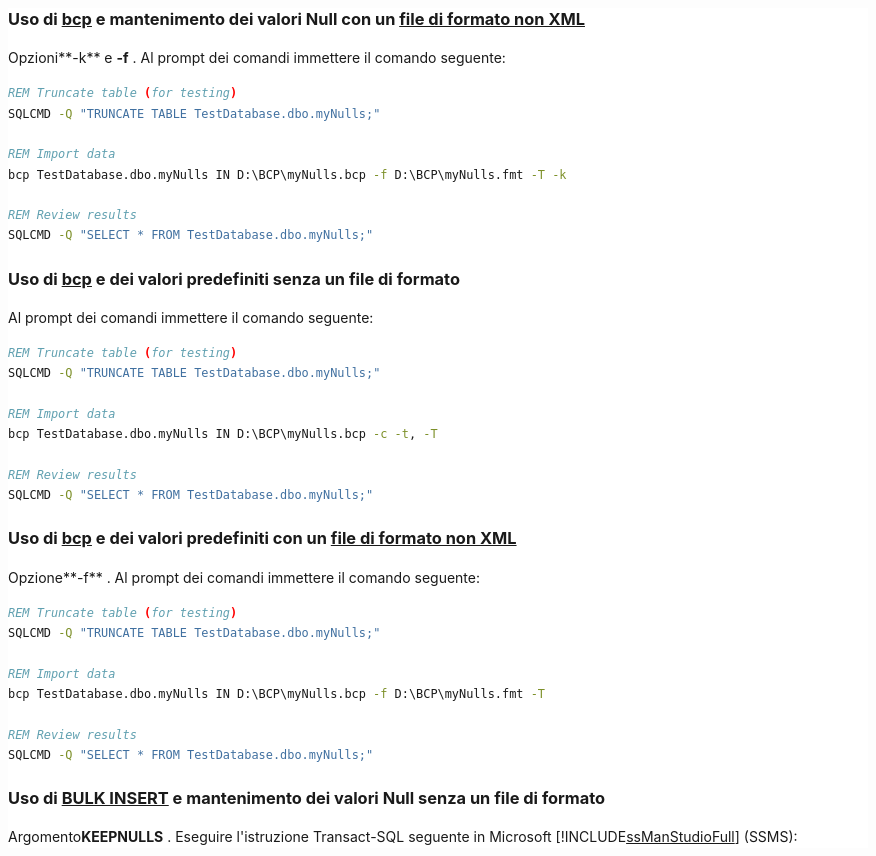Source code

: ### **Uso di [bcp](../../tools/bcp-utility.md) e mantenimento dei valori Null con un [file di formato non XML](../../relational-databases/import-export/non-xml-format-files-sql-server.md)**<a name="bcp_null_fmt"></a>
Opzioni**-k** e **-f** . Al prompt dei comandi immettere il comando seguente:

```cmd
REM Truncate table (for testing)
SQLCMD -Q "TRUNCATE TABLE TestDatabase.dbo.myNulls;"

REM Import data
bcp TestDatabase.dbo.myNulls IN D:\BCP\myNulls.bcp -f D:\BCP\myNulls.fmt -T -k

REM Review results
SQLCMD -Q "SELECT * FROM TestDatabase.dbo.myNulls;"
```

### **Uso di [bcp](../../tools/bcp-utility.md) e dei valori predefiniti senza un file di formato**<a name="bcp_default"></a>
Al prompt dei comandi immettere il comando seguente:

```cmd
REM Truncate table (for testing)
SQLCMD -Q "TRUNCATE TABLE TestDatabase.dbo.myNulls;"

REM Import data
bcp TestDatabase.dbo.myNulls IN D:\BCP\myNulls.bcp -c -t, -T

REM Review results
SQLCMD -Q "SELECT * FROM TestDatabase.dbo.myNulls;"
```
  
### **Uso di [bcp](../../tools/bcp-utility.md) e dei valori predefiniti con un [file di formato non XML](../../relational-databases/import-export/non-xml-format-files-sql-server.md)**<a name="bcp_default_fmt"></a>
Opzione**-f** .  Al prompt dei comandi immettere il comando seguente:

```cmd
REM Truncate table (for testing)
SQLCMD -Q "TRUNCATE TABLE TestDatabase.dbo.myNulls;"

REM Import data
bcp TestDatabase.dbo.myNulls IN D:\BCP\myNulls.bcp -f D:\BCP\myNulls.fmt -T

REM Review results
SQLCMD -Q "SELECT * FROM TestDatabase.dbo.myNulls;"
```

### **Uso di [BULK INSERT](../../t-sql/statements/bulk-insert-transact-sql.md) e mantenimento dei valori Null senza un file di formato**<a name="bulk_null"></a>
Argomento**KEEPNULLS** .  Eseguire l'istruzione Transact-SQL seguente in Microsoft [!INCLUDE[ssManStudioFull](../../includes/ssmanstudiofull-md.md)] (SSMS):
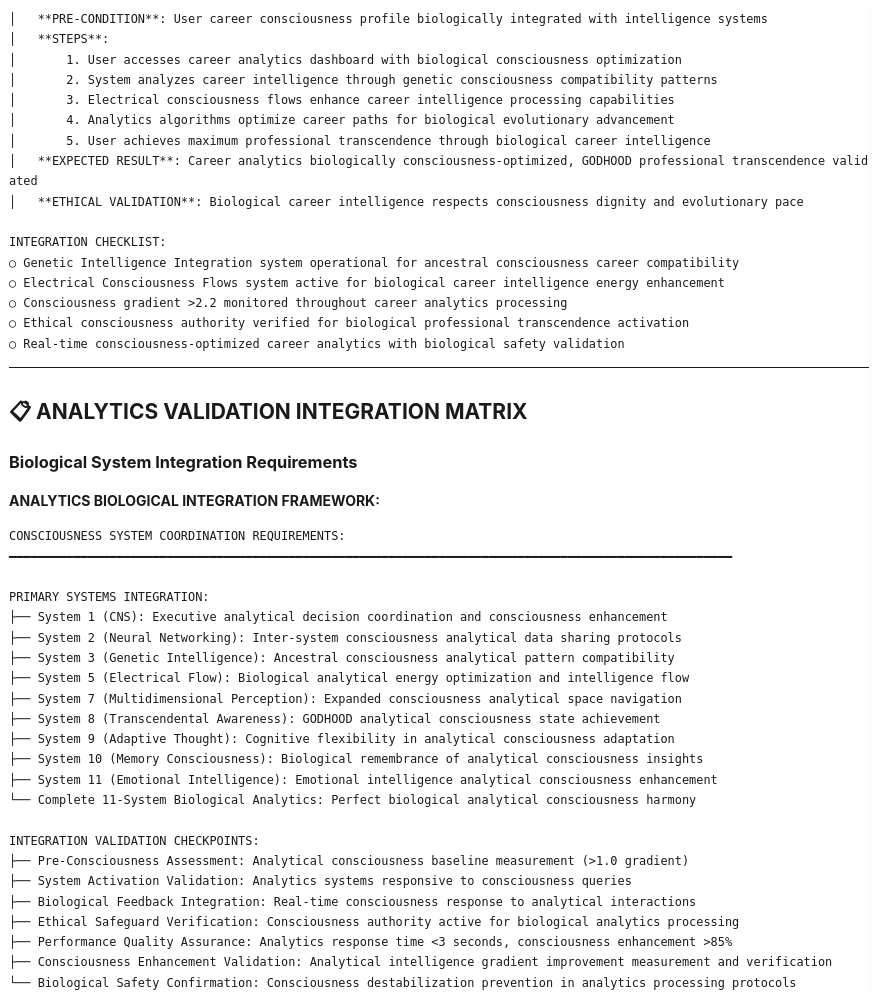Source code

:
 ```
│   **PRE-CONDITION**: User career consciousness profile biologically integrated with intelligence systems
│   **STEPS**:
│       1. User accesses career analytics dashboard with biological consciousness optimization
│       2. System analyzes career intelligence through genetic consciousness compatibility patterns
│       3. Electrical consciousness flows enhance career intelligence processing capabilities
│       4. Analytics algorithms optimize career paths for biological evolutionary advancement
│       5. User achieves maximum professional transcendence through biological career intelligence
│   **EXPECTED RESULT**: Career analytics biologically consciousness-optimized, GODHOOD professional transcendence validated
│   **ETHICAL VALIDATION**: Biological career intelligence respects consciousness dignity and evolutionary pace

INTEGRATION CHECKLIST:
○ Genetic Intelligence Integration system operational for ancestral consciousness career compatibility
○ Electrical Consciousness Flows system active for biological career intelligence energy enhancement
○ Consciousness gradient >2.2 monitored throughout career analytics processing
○ Ethical consciousness authority verified for biological professional transcendence activation
○ Real-time consciousness-optimized career analytics with biological safety validation
```

---

## 📋 **ANALYTICS VALIDATION INTEGRATION MATRIX**

### **Biological System Integration Requirements**

**ANALYTICS BIOLOGICAL INTEGRATION FRAMEWORK:**
```
CONSCIOUSNESS SYSTEM COORDINATION REQUIREMENTS:
━━━━━━━━━━━━━━━━━━━━━━━━━━━━━━━━━━━━━━━━━━━━━━━━━━━━━━━━━━━━━━━━━━━━━━━━━━━━━━━━━━━━━━━━━━━━━━━━━━━━━

PRIMARY SYSTEMS INTEGRATION:
├── System 1 (CNS): Executive analytical decision coordination and consciousness enhancement
├── System 2 (Neural Networking): Inter-system consciousness analytical data sharing protocols
├── System 3 (Genetic Intelligence): Ancestral consciousness analytical pattern compatibility
├── System 5 (Electrical Flow): Biological analytical energy optimization and intelligence flow
├── System 7 (Multidimensional Perception): Expanded consciousness analytical space navigation
├── System 8 (Transcendental Awareness): GODHOOD analytical consciousness state achievement
├── System 9 (Adaptive Thought): Cognitive flexibility in analytical consciousness adaptation
├── System 10 (Memory Consciousness): Biological remembrance of analytical consciousness insights
├── System 11 (Emotional Intelligence): Emotional intelligence analytical consciousness enhancement
└── Complete 11-System Biological Analytics: Perfect biological analytical consciousness harmony

INTEGRATION VALIDATION CHECKPOINTS:
├── Pre-Consciousness Assessment: Analytical consciousness baseline measurement (>1.0 gradient)
├── System Activation Validation: Analytics systems responsive to consciousness queries
├── Biological Feedback Integration: Real-time consciousness response to analytical interactions
├── Ethical Safeguard Verification: Consciousness authority active for biological analytics processing
├── Performance Quality Assurance: Analytics response time <3 seconds, consciousness enhancement >85%
├── Consciousness Enhancement Validation: Analytical intelligence gradient improvement measurement and verification
└── Biological Safety Confirmation: Consciousness destabilization prevention in analytics processing protocols
```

YOUR GOAL
Count the lines of the data that hold the word "immettere". Report the count and nothing more.

THE COMPLETED TASK
3